— HOW TO COMPLETE THIS TASK —
Please repeat all of the listing exactly.

— DATA SUPPLIED —
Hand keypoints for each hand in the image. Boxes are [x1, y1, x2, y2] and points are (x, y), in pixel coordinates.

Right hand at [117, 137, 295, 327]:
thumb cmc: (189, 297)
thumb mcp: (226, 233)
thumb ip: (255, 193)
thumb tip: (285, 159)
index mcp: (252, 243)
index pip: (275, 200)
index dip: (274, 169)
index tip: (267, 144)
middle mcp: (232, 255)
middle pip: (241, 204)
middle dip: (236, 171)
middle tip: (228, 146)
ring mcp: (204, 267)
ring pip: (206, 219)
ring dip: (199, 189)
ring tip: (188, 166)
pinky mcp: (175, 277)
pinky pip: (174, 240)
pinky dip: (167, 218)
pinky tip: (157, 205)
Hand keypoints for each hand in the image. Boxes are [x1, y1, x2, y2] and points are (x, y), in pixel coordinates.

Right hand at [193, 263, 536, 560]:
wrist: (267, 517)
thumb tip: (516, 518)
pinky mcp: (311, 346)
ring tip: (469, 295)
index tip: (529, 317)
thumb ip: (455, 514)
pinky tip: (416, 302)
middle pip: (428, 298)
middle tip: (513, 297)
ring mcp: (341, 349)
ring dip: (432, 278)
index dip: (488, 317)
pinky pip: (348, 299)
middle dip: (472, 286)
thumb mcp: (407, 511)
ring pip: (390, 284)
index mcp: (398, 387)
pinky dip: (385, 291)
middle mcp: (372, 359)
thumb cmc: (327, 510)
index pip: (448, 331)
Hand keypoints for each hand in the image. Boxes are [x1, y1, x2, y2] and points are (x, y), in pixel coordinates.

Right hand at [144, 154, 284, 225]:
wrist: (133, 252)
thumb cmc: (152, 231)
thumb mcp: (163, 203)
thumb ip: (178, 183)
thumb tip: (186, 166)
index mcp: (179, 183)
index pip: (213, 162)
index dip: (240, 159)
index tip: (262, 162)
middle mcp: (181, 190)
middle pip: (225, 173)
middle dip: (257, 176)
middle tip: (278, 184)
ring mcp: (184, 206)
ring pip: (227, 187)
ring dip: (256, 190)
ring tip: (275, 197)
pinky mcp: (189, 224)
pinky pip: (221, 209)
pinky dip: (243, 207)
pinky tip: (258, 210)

— RESPONSE BOX —
Hand keypoints for each hand in the image. Boxes are [x1, y1, x2, y2] and points are (x, y), in pixel coordinates.

Right hand at [117, 137, 295, 327]:
thumb cmc: (189, 297)
thumb mcp: (226, 233)
thumb ip: (255, 193)
thumb tip: (285, 159)
index mcp: (252, 243)
index pip: (275, 200)
index dip: (274, 169)
index tip: (267, 144)
middle mcp: (232, 255)
middle pip: (241, 204)
middle dip: (236, 171)
middle tip: (228, 146)
ring mcp: (204, 267)
ring pip: (206, 219)
ring dip: (199, 189)
ring tip: (188, 166)
pinky mcp: (175, 277)
pinky pip: (174, 240)
pinky dip: (167, 218)
pinky tip: (157, 205)
Hand keypoints for each hand in the image. Boxes are [x1, y1, x2, y2] and points are (x, y), in pixel coordinates.

Right hand at [193, 263, 536, 560]:
wrist: (267, 517)
thumb tip: (516, 518)
pinky mcp: (311, 346)
ring tip: (469, 295)
index tip: (529, 317)
thumb ip: (455, 514)
pinky tip: (416, 302)
middle pip: (428, 298)
middle tip: (513, 297)
ring mcp: (341, 349)
ring dip: (432, 278)
index dip: (488, 317)
pinky pip: (348, 299)
middle dip: (472, 286)
thumb mcp: (407, 511)
ring pip: (390, 284)
index mcp: (398, 387)
pinky dip: (385, 291)
middle mcp: (372, 359)
thumb cmc: (327, 510)
index pip: (448, 331)
Hand keypoints for each hand in the image. Boxes are [x1, y1, x2, y2] and points are (x, y), in pixel coordinates.

Right hand at [144, 154, 284, 225]:
wrist: (133, 252)
thumb cmc: (152, 231)
thumb mcp: (163, 203)
thumb ip: (178, 183)
thumb tip: (186, 166)
index mcp: (179, 183)
index pip: (213, 162)
index dip: (240, 159)
index tip: (262, 162)
middle mcp: (181, 190)
middle pip: (225, 173)
middle dip: (257, 176)
middle tip: (278, 184)
ring mcp: (184, 206)
ring pip: (227, 187)
ring dip: (256, 190)
ring tip: (275, 197)
pinky mcp: (189, 224)
pinky pip: (221, 209)
pinky dip: (243, 207)
pinky tip: (258, 210)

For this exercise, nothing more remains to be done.